An options purchase helps protect your capital if a stock goes the opposite way that you intend (thus the term "hedging" your bets).
I don't think we're going to get a crash. Actually, the market rallies usually when Obama gets slammed. If you look at a chart, many of the gains took place over the last 3 months when Ocare was under fire.
A kid’d with my boss once...I asked him what do you call a rogue trader? He said “what?” in his Brit accent. I said in my jrz accent, Managing Director.
The rest of the fellas chuckled, while we had chat about my career in his office.
The rest of the fellas chuckled, while we had chat about my career in his office.
"... there were winners making unauthorized trades, too. The difference: they were winners."
"... why is trading beyond internal limits allowed? Because of the winners."
" It was pretty clear what The Market didnt like. It didnt like being closely watched. It didnt like rules that governed its behavior."
"Ultimately, the difference between trading floor rogues and royalty is how their bets pay off, not whether they take extreme risks."
I am a fan of rogue traders, guyfromjrz. There need to be rules so that someone can break them. Otherwise, the world will stop turning. $10 billion lost to rogue trades in a decade, but countless tens of billions won by trading royalty, most of whose trades were technically unauthorized. We never hear about them, only the losers.
"Kerviel claims he exceeded his credit limits regularly and that when he made money for the bank in 2007, he received a $416,000 bonus for $60 million in profits for SocGen."
A bonus of under 0.7% doesn't align interests.
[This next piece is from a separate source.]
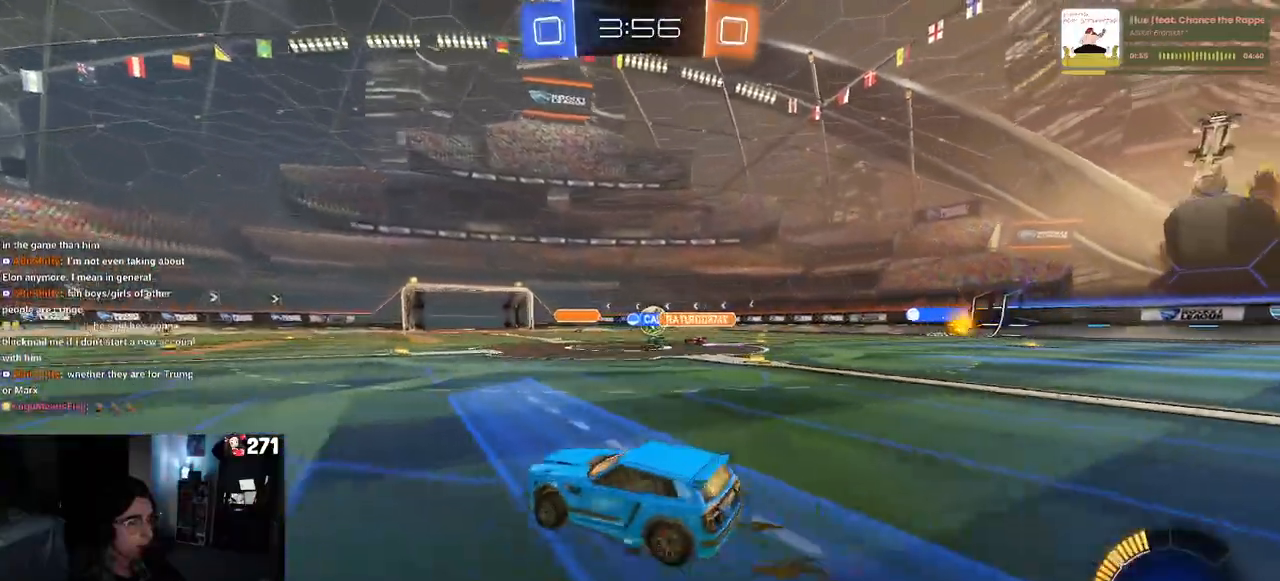
{"buttons": ["R2"], "left_stick": "right", "right_stick": "center", "events": []}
What did they expect?
All this rogue trader talk is just to elicit sympathy as the bank makes billions hand over fist.
You didn't say if your boss liked the joke.
He was not amused of the conjecture since he is the head of the derivatives /exotics trading desk. I am the senior credit risk manager. I reached the designation of CFA, got a MBA from NYU Stern SOB. I agree with your views. Have good one.
You were being a good risk manager.
Cheers.
I think that Kervil guy knew the back end of source system of risk/trading and that is why he was able to breach the credit and risk tenors, IIROC. PFE was not part of the fundamentals, for him. But I do have to believe some manager was more than happy to embrace the p&l.
I nailed a guy minipulating a yield curve on on equity book. I think a good risk guy is guy who knows how to rig the p&l. I do. But, a place with good RM’s can make those things never happen.